### YOUR OBJECTIVE
Output all of the listing below, leaving every line unchanged.

RECORDS FOR PROCESSING Start Marker

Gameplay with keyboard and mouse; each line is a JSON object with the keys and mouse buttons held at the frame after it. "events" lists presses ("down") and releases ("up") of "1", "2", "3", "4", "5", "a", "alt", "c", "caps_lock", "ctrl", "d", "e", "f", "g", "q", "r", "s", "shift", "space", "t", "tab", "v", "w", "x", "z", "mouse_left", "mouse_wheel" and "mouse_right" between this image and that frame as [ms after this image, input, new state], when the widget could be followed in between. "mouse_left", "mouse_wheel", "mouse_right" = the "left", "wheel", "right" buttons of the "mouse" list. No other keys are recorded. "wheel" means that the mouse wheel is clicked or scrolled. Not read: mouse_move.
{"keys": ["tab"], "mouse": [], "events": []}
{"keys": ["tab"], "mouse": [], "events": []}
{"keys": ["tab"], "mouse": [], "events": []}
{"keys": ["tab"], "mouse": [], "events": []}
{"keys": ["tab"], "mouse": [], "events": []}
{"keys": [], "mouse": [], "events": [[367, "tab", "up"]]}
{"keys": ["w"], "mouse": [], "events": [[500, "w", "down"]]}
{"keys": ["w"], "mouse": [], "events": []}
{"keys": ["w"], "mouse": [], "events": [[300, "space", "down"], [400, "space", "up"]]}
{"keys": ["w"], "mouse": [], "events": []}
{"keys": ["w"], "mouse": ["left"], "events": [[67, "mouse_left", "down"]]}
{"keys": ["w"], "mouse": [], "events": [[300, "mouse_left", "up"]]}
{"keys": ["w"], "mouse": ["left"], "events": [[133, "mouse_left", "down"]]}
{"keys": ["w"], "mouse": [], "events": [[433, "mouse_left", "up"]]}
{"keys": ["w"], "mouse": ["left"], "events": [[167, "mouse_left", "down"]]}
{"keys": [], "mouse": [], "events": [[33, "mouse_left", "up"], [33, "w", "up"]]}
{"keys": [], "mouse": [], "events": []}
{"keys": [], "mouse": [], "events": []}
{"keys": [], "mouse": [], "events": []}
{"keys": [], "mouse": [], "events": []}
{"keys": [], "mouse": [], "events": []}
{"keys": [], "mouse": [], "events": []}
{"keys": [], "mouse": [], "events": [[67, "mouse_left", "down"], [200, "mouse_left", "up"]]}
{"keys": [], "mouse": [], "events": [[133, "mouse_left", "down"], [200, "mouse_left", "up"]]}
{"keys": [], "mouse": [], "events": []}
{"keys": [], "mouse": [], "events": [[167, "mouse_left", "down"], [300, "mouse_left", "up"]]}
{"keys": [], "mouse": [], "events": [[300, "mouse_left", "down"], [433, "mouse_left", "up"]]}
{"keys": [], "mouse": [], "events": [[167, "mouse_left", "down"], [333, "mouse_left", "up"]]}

RECORDS FOR PROCESSING End Marker

### ANSWER
Gameplay with keyboard and mouse; each line is a JSON object with the keys and mouse buttons held at the frame after it. "events" lists presses ("down") and releases ("up") of "1", "2", "3", "4", "5", "a", "alt", "c", "caps_lock", "ctrl", "d", "e", "f", "g", "q", "r", "s", "shift", "space", "t", "tab", "v", "w", "x", "z", "mouse_left", "mouse_wheel" and "mouse_right" between this image and that frame as [ms after this image, input, new state], when the widget could be followed in between. "mouse_left", "mouse_wheel", "mouse_right" = the "left", "wheel", "right" buttons of the "mouse" list. No other keys are recorded. "wheel" means that the mouse wheel is clicked or scrolled. Not read: mouse_move.
{"keys": ["tab"], "mouse": [], "events": []}
{"keys": ["tab"], "mouse": [], "events": []}
{"keys": ["tab"], "mouse": [], "events": []}
{"keys": ["tab"], "mouse": [], "events": []}
{"keys": ["tab"], "mouse": [], "events": []}
{"keys": [], "mouse": [], "events": [[367, "tab", "up"]]}
{"keys": ["w"], "mouse": [], "events": [[500, "w", "down"]]}
{"keys": ["w"], "mouse": [], "events": []}
{"keys": ["w"], "mouse": [], "events": [[300, "space", "down"], [400, "space", "up"]]}
{"keys": ["w"], "mouse": [], "events": []}
{"keys": ["w"], "mouse": ["left"], "events": [[67, "mouse_left", "down"]]}
{"keys": ["w"], "mouse": [], "events": [[300, "mouse_left", "up"]]}
{"keys": ["w"], "mouse": ["left"], "events": [[133, "mouse_left", "down"]]}
{"keys": ["w"], "mouse": [], "events": [[433, "mouse_left", "up"]]}
{"keys": ["w"], "mouse": ["left"], "events": [[167, "mouse_left", "down"]]}
{"keys": [], "mouse": [], "events": [[33, "mouse_left", "up"], [33, "w", "up"]]}
{"keys": [], "mouse": [], "events": []}
{"keys": [], "mouse": [], "events": []}
{"keys": [], "mouse": [], "events": []}
{"keys": [], "mouse": [], "events": []}
{"keys": [], "mouse": [], "events": []}
{"keys": [], "mouse": [], "events": []}
{"keys": [], "mouse": [], "events": [[67, "mouse_left", "down"], [200, "mouse_left", "up"]]}
{"keys": [], "mouse": [], "events": [[133, "mouse_left", "down"], [200, "mouse_left", "up"]]}
{"keys": [], "mouse": [], "events": []}
{"keys": [], "mouse": [], "events": [[167, "mouse_left", "down"], [300, "mouse_left", "up"]]}
{"keys": [], "mouse": [], "events": [[300, "mouse_left", "down"], [433, "mouse_left", "up"]]}
{"keys": [], "mouse": [], "events": [[167, "mouse_left", "down"], [333, "mouse_left", "up"]]}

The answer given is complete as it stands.